Daniel Sigman and colleagues are working to explain the long-term changes in atmospheric CO2 content between ice ages and interglacial periods. Their work over the course of the CMI grant has resulted in a new technique for analyzing minute amounts of organic nitrogen in preserved in microfossils from deep sea sediments (Figure 13). The previously unrecoverable data have provided insight into two possible contributors to CO2 drawdown – iron fertilization and polar ocean stratification.

Fig 13. Diatom microfossils as seen through a microscope under near-UV light, which causes the internal organic matter to fluoresce yellow. Sigman’s group analyzes this trapped organic matter for the information it holds about past conditions in the surface ocean.

New down-core records from the Subantarctic Zone of the Southern Ocean provide evidence for more complete nutrient drawdown in the region during the last ice age. This finding represents some of the first evidence for naturally driven, long term iron fertilization of the ocean, in this case due to greater dust inputs to the region during the last ice age. Ice age enhancement of nitrate consumption in the Subantarctic Zone may also explain observations regarding the fertility of the tropical ocean during the last ice age, with implications for future climate-related changes in the global ocean.

Another possible contributor to glacial cooling is stratification of the polar regions of the oceans. Enhanced stratification would prevent CO2-rich deep waters from reaching the surface and expelling carbon to the atmosphere, leading to a lowering of atmospheric CO2 levels that would cool the planet (Note that this process would also affect ocean uptake of anthropogenic CO2, albeit in a somewhat different way). Previous work in the Antarctic Zone, the more polar portion of the Southern Ocean, suggested stratification in this region during the last ice age, but the quality of the records prevented this from being a clear conclusion. Subsequent studies on more conducive sediment records in the Subarctic North Pacific and Bering Sea have greatly strengthened the case for pervasive stratification of both these polar ocean regions during cold climates.

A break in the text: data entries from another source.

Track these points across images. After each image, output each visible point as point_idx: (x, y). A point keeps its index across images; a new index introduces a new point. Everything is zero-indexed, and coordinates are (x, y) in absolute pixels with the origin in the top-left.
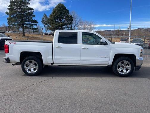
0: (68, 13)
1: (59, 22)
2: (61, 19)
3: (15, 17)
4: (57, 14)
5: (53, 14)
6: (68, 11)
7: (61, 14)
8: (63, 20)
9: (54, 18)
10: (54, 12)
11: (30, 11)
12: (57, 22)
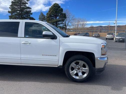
0: (62, 11)
1: (55, 19)
2: (56, 16)
3: (16, 15)
4: (52, 12)
5: (50, 12)
6: (62, 10)
7: (56, 12)
8: (58, 18)
9: (50, 16)
10: (50, 11)
11: (28, 10)
12: (53, 19)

To explain the apparent link between climate and polar stratification, Sigman’s group has proposed that the reduced sensitivity of seawater density to temperature at low temperatures might contribute to high-latitude stratification in glacial periods. In the case of a globally colder ocean, temperature gradients, which now hinder stratification, would become less important in determining polar ocean density structure. Instead, atmospheric deposition of fresh water on polar ocean regions, which promotes stratification, would dominate. Postdoctoral researcher Agatha de Boer has used a general ocean circulation model to investigate this effect, and the results support a significant role for whole-ocean temperature change in determining polar ocean overturning. They also point to interactions among the polar regions of the different ocean basins that, along with the inclusion of other feedbacks, are leading us toward a more complete hypothesis for the role of polar ocean stratification in the Pleistocene cycles in CO2 and climate.